Someone has recently said that "the trend of religious thought in our day is in the direction of the substitution of social utility for theological sanction. We ask of the new thing presented to our consideration, not is it in accord with the divine will, but rather is it likely to benefit humanity?" Statements of this nature are becoming more and more frequent today and suggest some grave and interesting questions. Is advancing thought bearing us farther and farther away from the possibility of any recourse to a will above the human? Are those who look to physical science for the final amelioration of the human lot true prophets of the future? And is our only refuge from this grosser materialism the more refined materialism of that doctrine of immanence which in various systems of the day identifies Deity with the human mind and will?
We are at a dividing of the ways. It is certainly true that creeds and mere beliefs are fast losing their hold upon men; that the emphasis is on the practical significance of things nowadays, and that abstractions which have no relation to the conduct of life find little place in the advancing tides of thought, but are swept aside like so much debris in the course of live currents. It is small wonder, then, that the timid and conservative cry out upon the prevailing spirit as an altogether destructive and irreverent one, or that the bold and overconfident are inclined to protest that nothing is stable, not even truth!

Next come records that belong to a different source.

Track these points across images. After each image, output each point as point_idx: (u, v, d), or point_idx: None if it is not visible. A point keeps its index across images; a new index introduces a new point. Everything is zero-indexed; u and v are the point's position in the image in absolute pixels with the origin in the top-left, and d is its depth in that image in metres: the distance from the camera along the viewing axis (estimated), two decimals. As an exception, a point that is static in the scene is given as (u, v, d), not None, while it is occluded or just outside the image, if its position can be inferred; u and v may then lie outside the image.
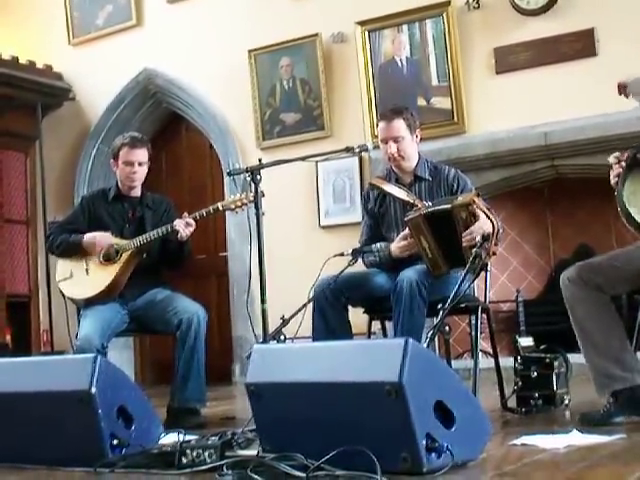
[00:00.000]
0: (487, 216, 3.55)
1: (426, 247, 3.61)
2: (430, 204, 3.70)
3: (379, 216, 3.99)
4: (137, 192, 4.26)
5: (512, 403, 3.66)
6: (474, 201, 3.56)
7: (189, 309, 3.96)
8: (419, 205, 3.74)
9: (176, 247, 4.10)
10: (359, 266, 3.89)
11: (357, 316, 3.89)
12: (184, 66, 6.97)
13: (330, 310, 3.67)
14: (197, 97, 6.95)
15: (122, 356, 6.83)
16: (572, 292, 3.12)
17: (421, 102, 6.04)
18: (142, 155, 4.18)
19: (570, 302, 3.13)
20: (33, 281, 7.39)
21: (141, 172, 4.19)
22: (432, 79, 6.04)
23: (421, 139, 4.00)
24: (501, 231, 3.65)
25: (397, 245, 3.77)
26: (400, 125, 3.86)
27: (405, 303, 3.49)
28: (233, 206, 4.02)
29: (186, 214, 4.04)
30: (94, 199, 4.30)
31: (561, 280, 3.17)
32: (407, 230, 3.70)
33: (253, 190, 3.70)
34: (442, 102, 5.99)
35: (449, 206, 3.59)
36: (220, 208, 4.05)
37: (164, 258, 4.19)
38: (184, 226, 3.99)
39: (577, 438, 2.65)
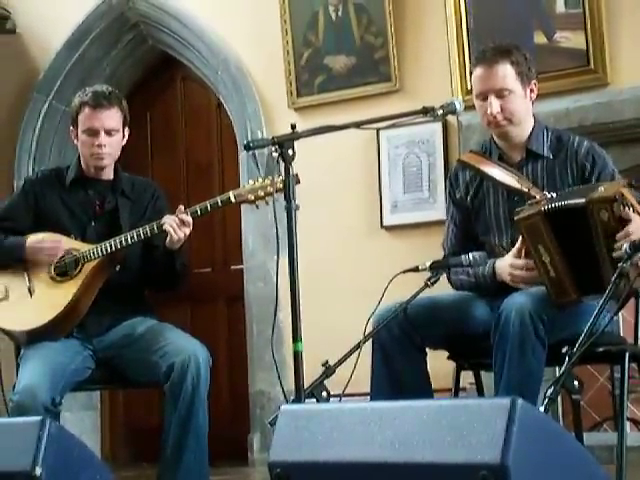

To the upholder of the cherished theological traditions the situation is a really serious one. There would seem to be no basis of reconciliation between the age-old concepts of Deity and the present-day assertions of the authority of humanity, and the average Christian is in the dilemma of holding to a superior intelligence so aloof from humankind that the links between them are too uncertain to admit of any definition whatever, or of adopting a pantheistic theory which would bring Deity down to the level of an imperfect humanity. It is not strange, therefore, that a religious faith resting on any such vague or unworthy basis should fail to hold the loyalty of thinkers in this analytical age.